Microsoft CEO Satya Nadella is defending the role of artificial intelligence — particularly in the workplace — like it’s his job.

AI can help people boost their productivity right now, Nadella said during a virtual appearance at the Fast Company Innovation Festival 2024 last week. Longer-term, it could help take on roles, even involving decision-making, across “healthcare or in finance or any other domain,” he said.

“I don’t need to see more evidence … to know that this is working and is going to make a real difference,” said Nadella.

Nadella’s defense of AI tools — including Microsoft’s Copilot, which Nadella uses to automatically prioritize his email inbox, he said — is no surprise. Investments in AI development are expected to surpass $1 trillion “in coming years,” according to a recent Goldman Sachs report, and Microsoft is a leading investor — giving ChatGPT-maker OpenAI $13 billion in funding, to date.

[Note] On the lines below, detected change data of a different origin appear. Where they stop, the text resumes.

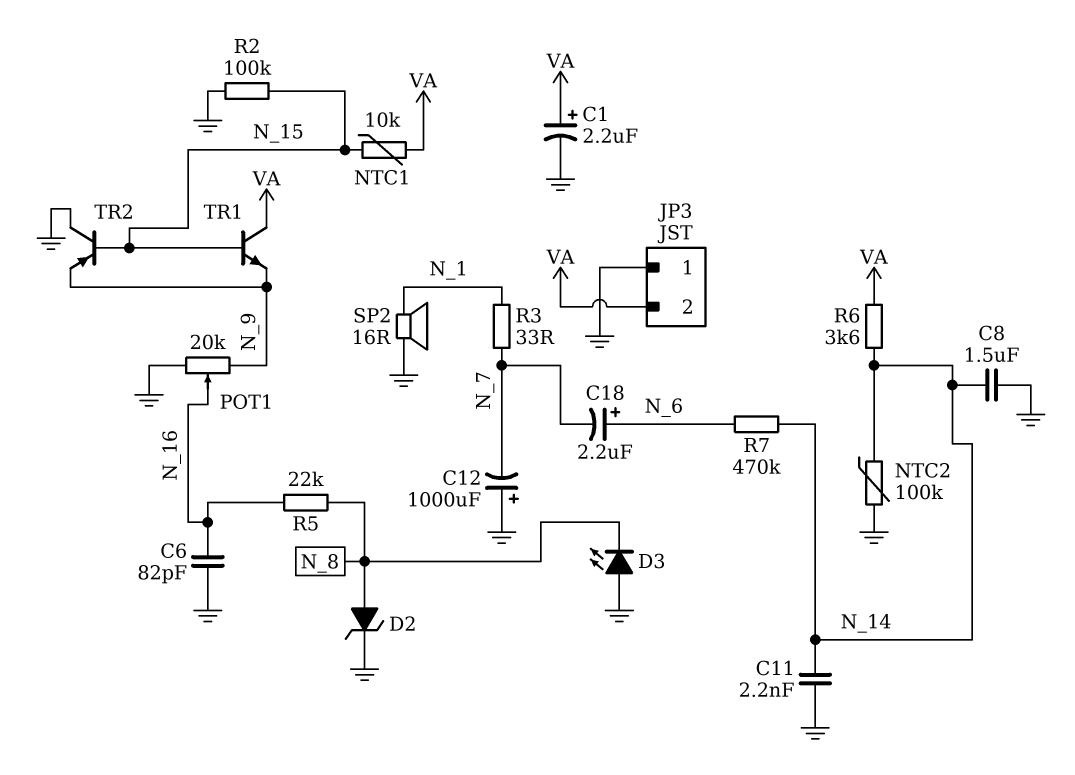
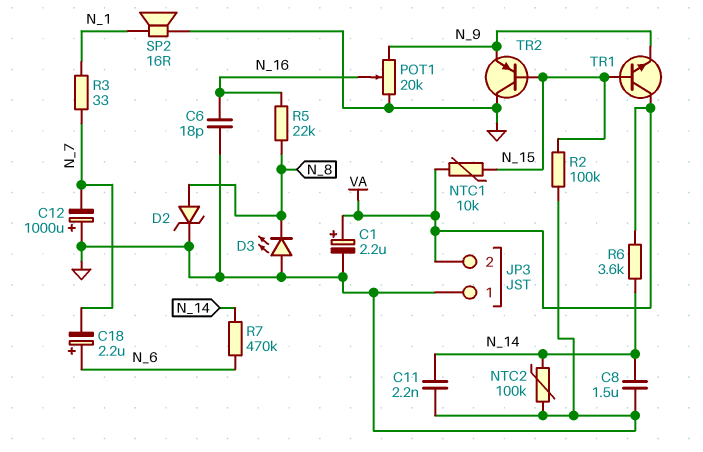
C6: 82pF (GND, N_16) -> 18pF (GND, N_16)

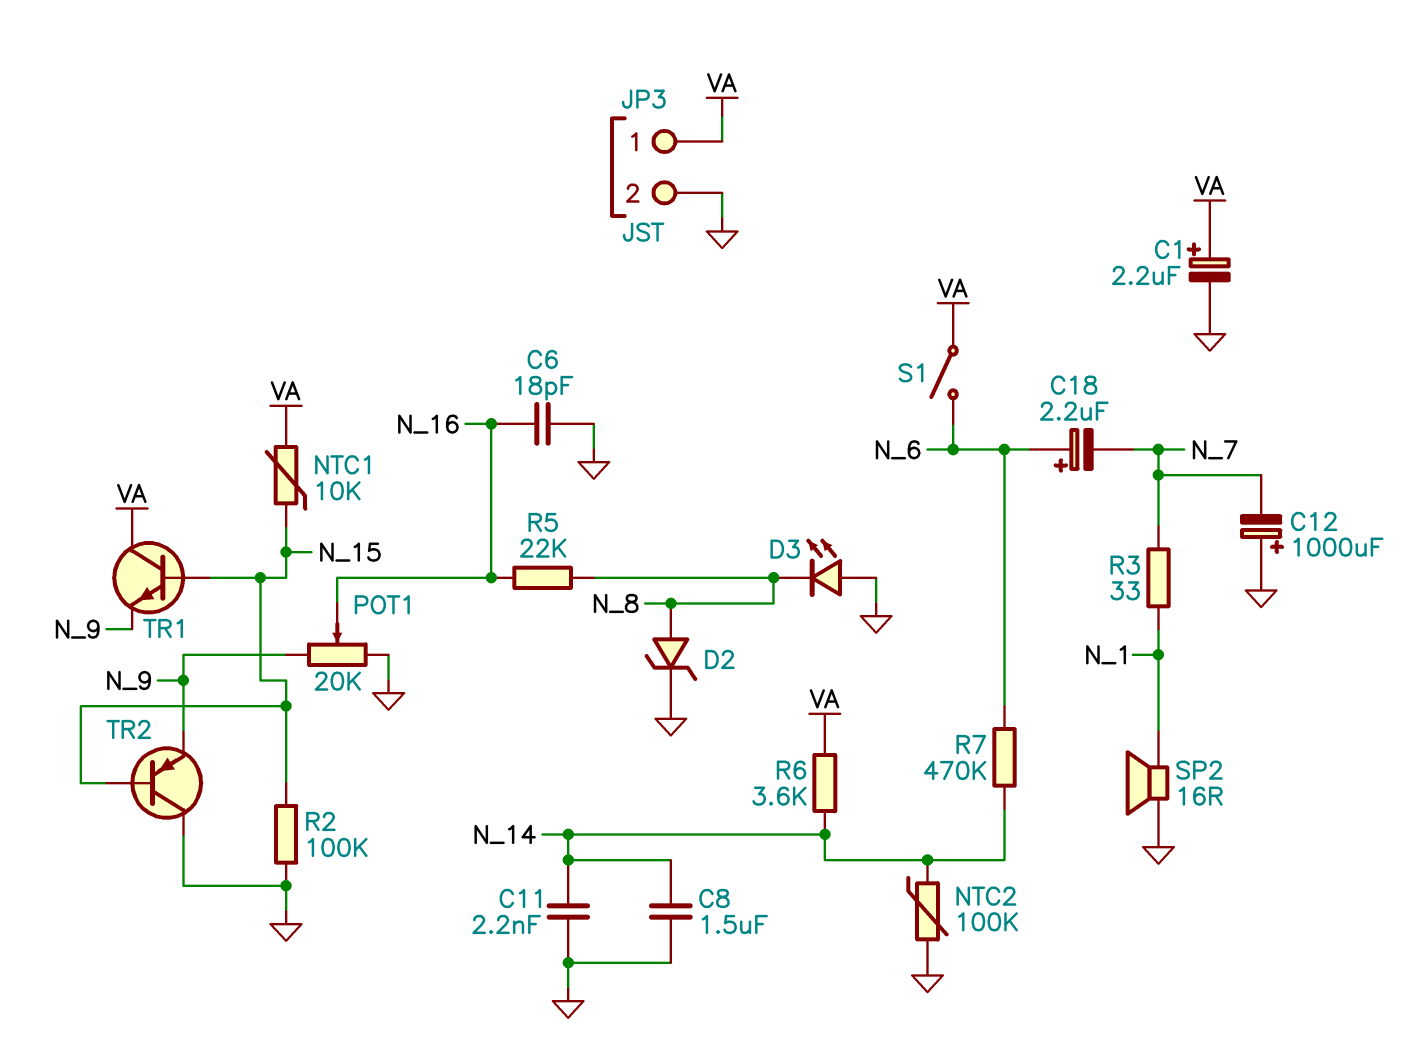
JP3 pin 1: GND -> VA
JP3 pin 2: VA -> GND
S1: none -> switch (N_6, VA)

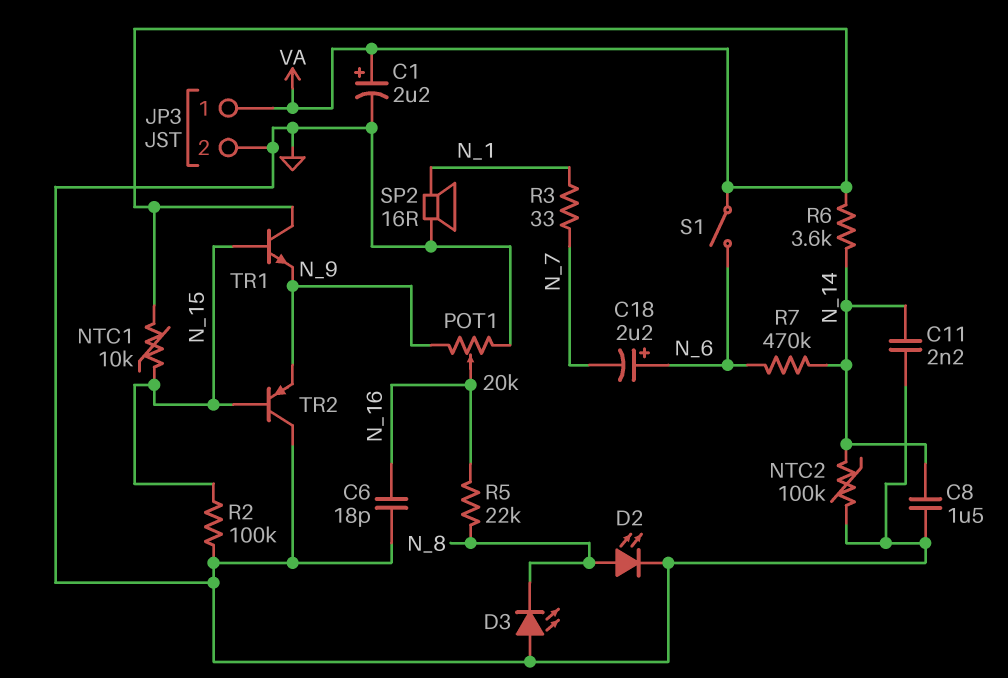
C12: 1000uF (plus GND, minus N_7) -> none
D2: zener (A N_8, K GND) -> LED (A N_8, K GND)

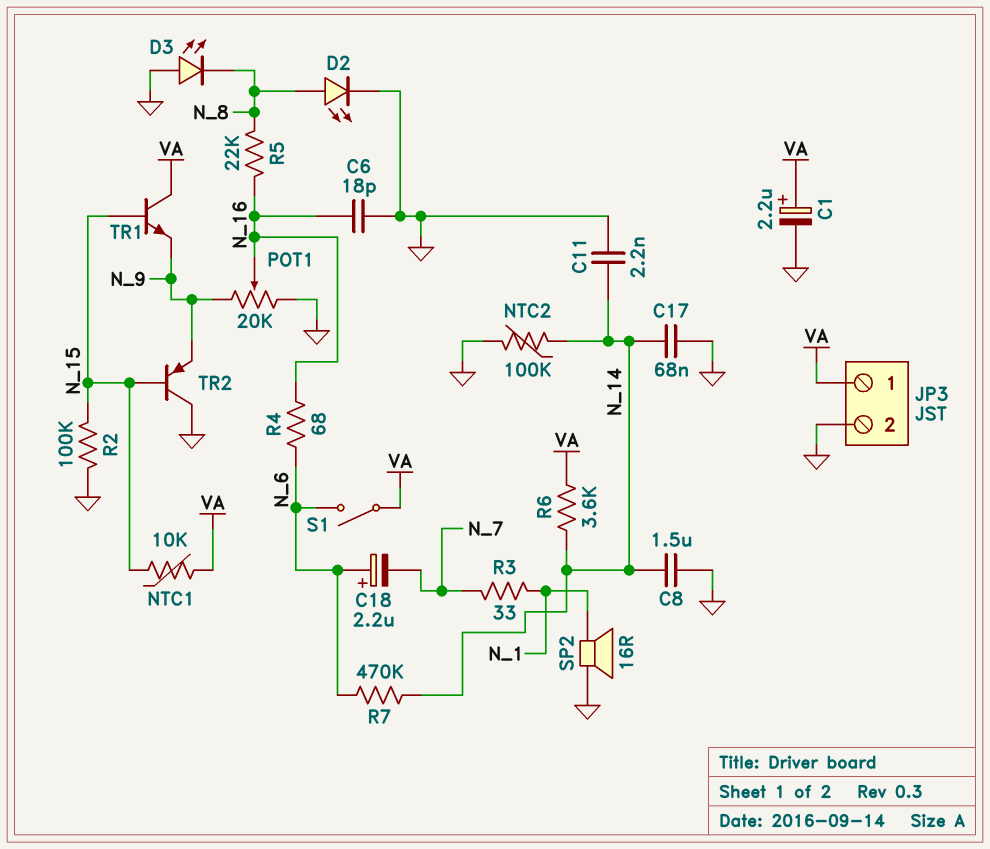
C17: none -> 68nF (GND, N_14)
R4: none -> 68 (N_6, N_16)

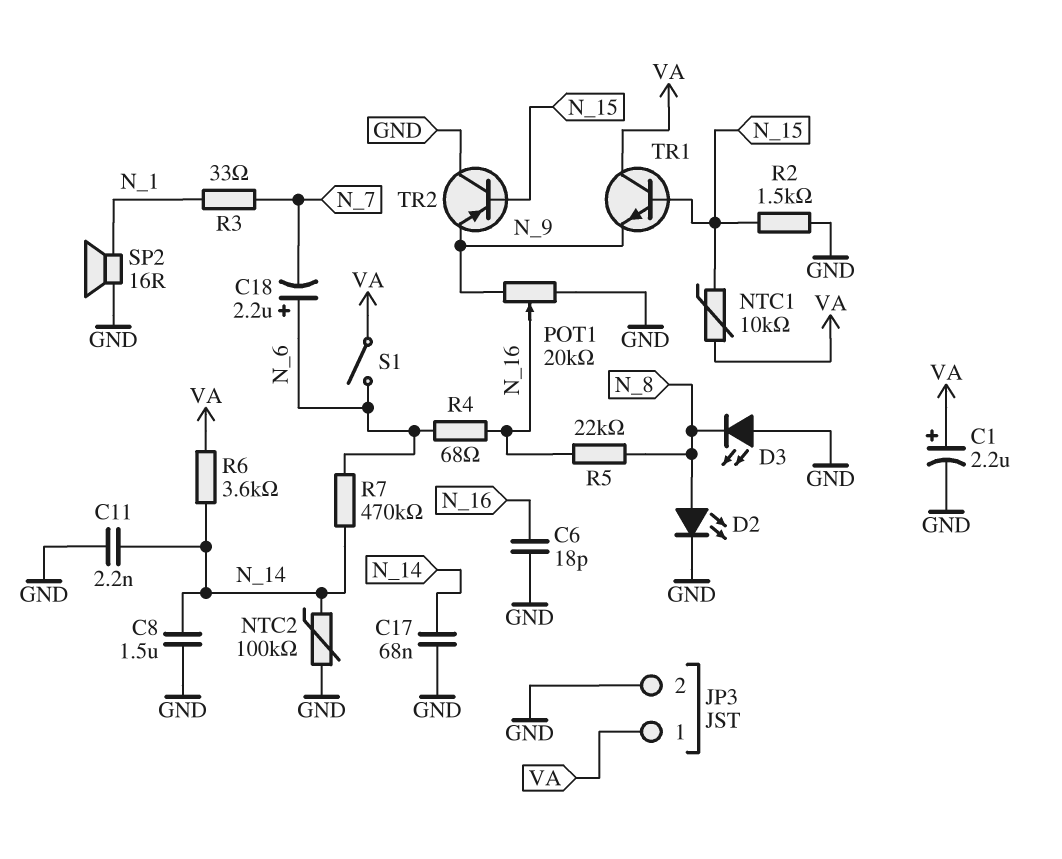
R2: 100k (GND, N_15) -> 1.5k (GND, N_15)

All that money has yet to yield a tool that actually helps most businesses earn more revenue, the Goldman Sachs report said. For many workplaces, the results so far include AI tools that can check your grammar, take notes during meetings and help kickstart some creative brainstorming.

“AI technology is exceptionally expensive, and to justify those costs, the technology must be able to solve complex problems, which it isn’t designed to do,” Goldman Sachs head of global equity research Jim Covello told the report’s authors.

Complex problem-solving might be at least a decade away, New York University psychology and neural science professor Gary Marcus told CNBC’s “Squawk on the Street” in May. AI spending “is not sustainable in the long term,” Marcus said. “[AI companies] either need to make it better, which has proven really difficult, or they need to find some killer use case, which they haven’t, really, because the performance is unreliable.”

Nadella acknowledged that AI’s benefits haven’t yet outweighed its costs, and said its effectiveness will take time to be reflected in profits. His pitch, in a nutshell: If you familiarize yourself with AI at work now, you’ll be ahead of the learning curve once it’s reliably useful for more than administrative tasks.

Employees who start using AI do find that it helps with productivity, but just over two-third of “desk workers” say they’ve never used the technology at work, a Slack Workforce Lab survey of more than 10,000 professionals found in March.

“I think this is really the time not to swim with conventional wisdom. Be playing with the technology,” said Nadella. “In fact, be introspective as to where you are in your ability to adopt new stuff and change processes, because I think that’s going to key.”